Long story short, she talked to different departments and made sure the web page was made stable and my book could be purchased. She talked to the folks in charge of reviews. She listened as I explained how this fiasco had impacted the book’s release and prevented me from doing any true marketing because I couldn’t guarantee those interested would be able to buy the book — or that they would receive the right one when they did.

She admitted that the problem pointed out some shortfalls in their process when a book is under review after the quality of it is called into question by Amazon customers. There is no clear procedure for letting Kindle Support know what is going on or what phase of the review they are at. Nor is there a clear procedure for letting the author know what is going on. All authors get is an email saying the book is under review and they will be contacted when it is approved. Well, you get a note from KDP saying the file has been approved but that isn’t the same as QA saying it is approved. So my contact at Amazon is recommending that this process be improved so others don’t have to go through what I have.

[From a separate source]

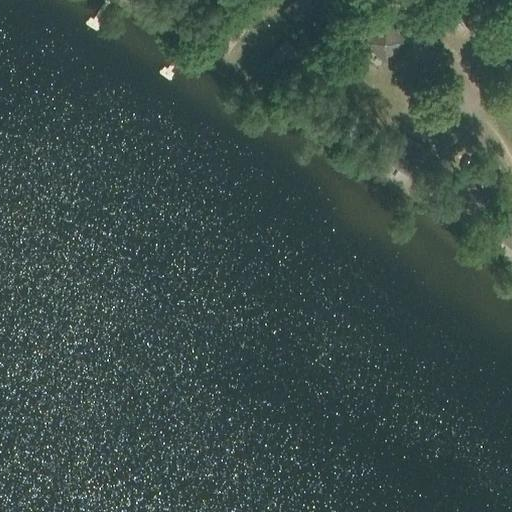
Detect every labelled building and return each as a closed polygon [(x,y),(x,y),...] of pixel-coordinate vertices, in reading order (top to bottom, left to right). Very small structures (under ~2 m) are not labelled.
[(302,23),(327,0),(292,0),(286,6),(302,23)] [(486,0),(457,0),(453,4),(471,26),(494,8),(486,0)] [(386,18),(364,40),(387,62),(408,40),(386,18)] [(272,78),(303,52),(291,38),(260,64),(272,78)] [(404,132),(387,159),(414,177),(431,150),(404,132)] [(477,159),(461,187),(488,203),(504,175),(477,159)] [(511,210),(494,230),(511,246),(511,210)]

As for the 1-star reviews based on getting the wrong file, well, I’m stuck with them.

. . . .

For me:

  • I have to be even more careful than ever before to make sure there is no issue with my work when I get ready to upload a file.
  • I am going to think long and hard about doing pre-orders in the future. Not only because of the impact they have on publication day numbers (As Dorothy pointed out, pre-orders don’t count toward release date rankings but count on the day of the pre-order) but because of the length of time it has taken to deal with the current situation.
  • While I am still frustrated and disappointed in Amazon and the way it has handled this situation, especially the negative reviews, I will continue working with them. They have tried to do what they can to assist me and they are still the big dog when it comes to indie publishing. They are also the easiest of the outlets to access and use, both as a reader and as a writer.

. . . .

Regarding Amazon:

  • It is still the only real game in town so I will continue working with them.
  • Amazon needs to improve the communication between departments within the KDP process.
  • Amazon needs to reconsider its policy about reviews and make it easier for authors to challenge reviews. I have no problem getting a negative review because someone doesn’t like my work. But when, as in this case, I have jumped through every hoop to correct a technical problem and yet Amazon drags its feet, those reviews are on them and not on me. I should not continue to be punished as a result. No author should.
  • Amazon needs to make it easier — as in possible — to contact the Kindle KDP QA people after a book has been removed for review. As it stands right now, the only thing you can do is contact Kindle KDP support (which can be fun in and of itself) and then ask them to contact QA. You may or may not be successful.

The biggest decision I have to make now is about what my next step should be. I will continue letting my contact at Amazon know of any problems with the book’s download that are brought to my attention.